Authentication
Authenticate every Bookbag API request with a Bearer API key. How to create a key in the dashboard, workspace and agent scoping, and how to keep keys safe.
View as MarkdownEvery authenticated Bookbag endpoint expects an API key passed as a Bearer token in the Authorization header:
Authorization: Bearer oc_live_3f9a...c2
Keys look like oc_<env>_<random> where <env> is live or test. Only a SHA-256 hash of the key is stored on our side — the plaintext is shown to you exactly once, at creation time.
Create an API key
- 1Open API keysIn the dashboard, go to the API keys page (
/apikeys). You need the admin role on the workspace. - 2Create the keyClick New key, give it a label, and optionally scope it to a single agent. The full key is displayed once.
- 3Store it securelyCopy the
oc_...value into your secret manager immediately. You cannot retrieve it again — if you lose it, delete the key and create a new one.
The plaintext key is returned only in the creation response. After that, the dashboard shows just the prefix (e.g. oc_live_3f9a) and the last-used time.
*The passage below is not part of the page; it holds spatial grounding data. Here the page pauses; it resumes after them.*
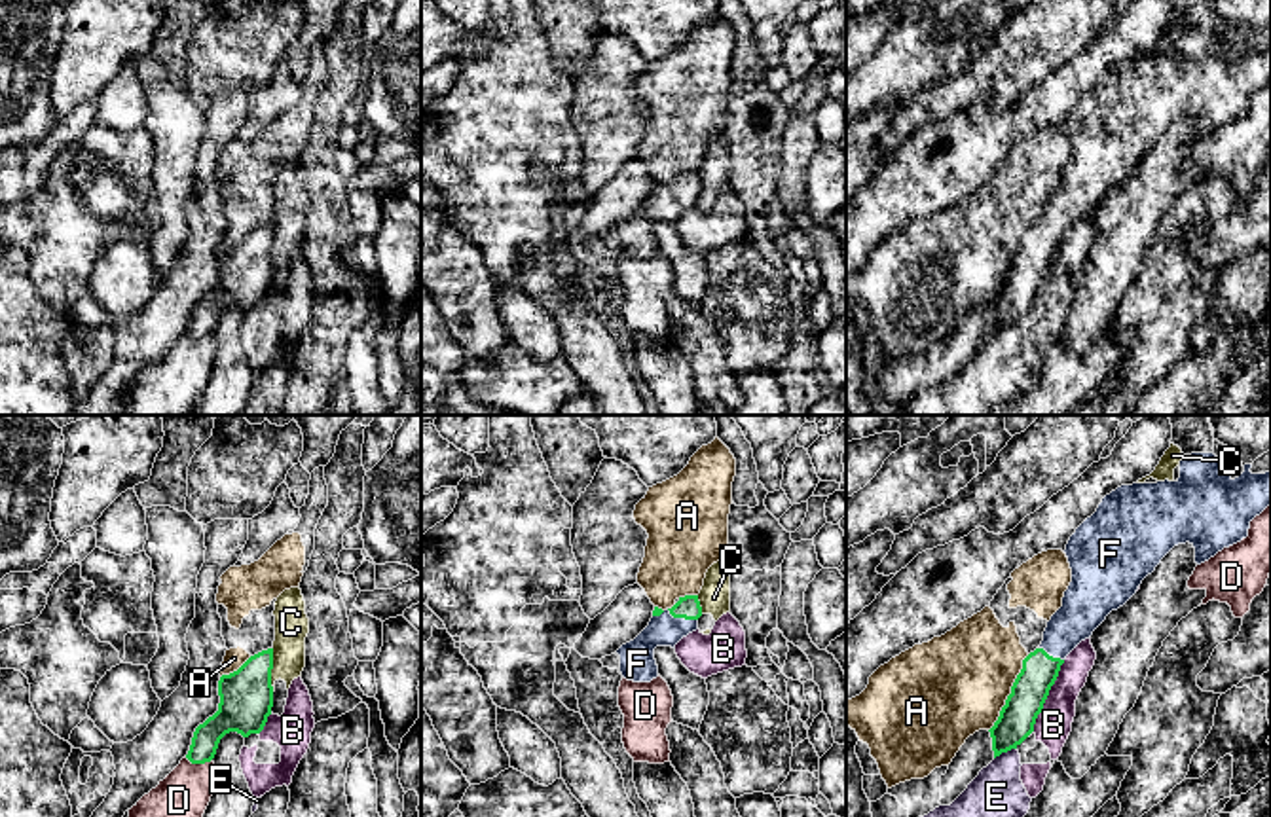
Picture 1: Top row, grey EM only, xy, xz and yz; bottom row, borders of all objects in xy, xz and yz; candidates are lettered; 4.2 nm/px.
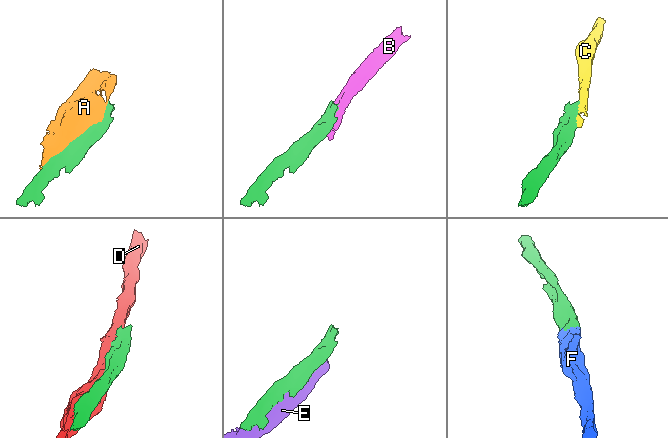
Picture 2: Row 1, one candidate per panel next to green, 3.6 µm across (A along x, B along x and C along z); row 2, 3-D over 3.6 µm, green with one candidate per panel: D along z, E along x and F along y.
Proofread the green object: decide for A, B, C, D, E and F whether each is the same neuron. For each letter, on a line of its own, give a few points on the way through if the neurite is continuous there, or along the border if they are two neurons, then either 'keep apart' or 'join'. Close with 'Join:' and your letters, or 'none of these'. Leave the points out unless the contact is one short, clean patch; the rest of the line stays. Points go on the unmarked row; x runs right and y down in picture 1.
A: keep apart
B: along yz (1065, 236), (1034, 304), (1027, 311) | keep apart
C: along xy (274, 224), (272, 266) | keep apart
D: keep apart
E: keep apart
F: across xz (687, 182), (676, 192), (638, 230), (638, 237) | join
Join: F

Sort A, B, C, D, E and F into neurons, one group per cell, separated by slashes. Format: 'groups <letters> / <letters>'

Treat the key like a password.
Scoping
Keys carry two scopes that the API enforces on every request:
| Scope | Behavior |
|---|---|
| Workspace | Every key belongs to one workspace. It can only access agents and data in that workspace. A request that targets an agent in another workspace returns 404. |
| Agent (optional) | When you scope a key to a specific agent at creation time, it can act only on that agent. Targeting any other agent returns 403 (AUTH_INSUFFICIENT_PERMISSIONS) on v2, or 404 on the v1 contacts surface. |
Use an agent-scoped key for a public-facing or single-product integration so a leaked key can't touch the rest of your workspace.
Managing keys
Keys are managed from the dashboard. The same endpoints back the UI:
| Method | Path | Purpose |
|---|---|---|
| GET | /apikeys | List keys (label, prefix, agent scope, last used). Never returns the secret. |
| POST | /apikeys | Create a key. Body: { label?, agentId? }. Returns the plaintext key once. |
| DELETE | /apikeys/:id | Revoke a key immediately. |
These management endpoints use your dashboard session (admin role), not a Bearer key.
Using the key
curl https://app.bookbag.ai/api/v2/agents/123/conversations \ -H "Authorization: Bearer $BOOKBAG_API_KEY"
Authentication errors
| Status | Code | Meaning |
|---|---|---|
| 401 | AUTH_MISSING_API_KEY | No Authorization: Bearer header was sent. |
| 401 | AUTH_INVALID_API_KEY | The key is unknown, malformed, or revoked. |
| 403 | AUTH_INSUFFICIENT_PERMISSIONS | The key is agent-scoped and the request targets a different agent. |
The v1 contacts surface returns the same statuses with a Chatbase-style body — { "message": "No API key provided." } or { "message": "Invalid API key." }. See Errors for the full envelope.
API keys grant server-side access to your workspace. Call the API from your backend, not from client-side JavaScript. For in-page chat, use the JavaScript embed instead, which needs no key.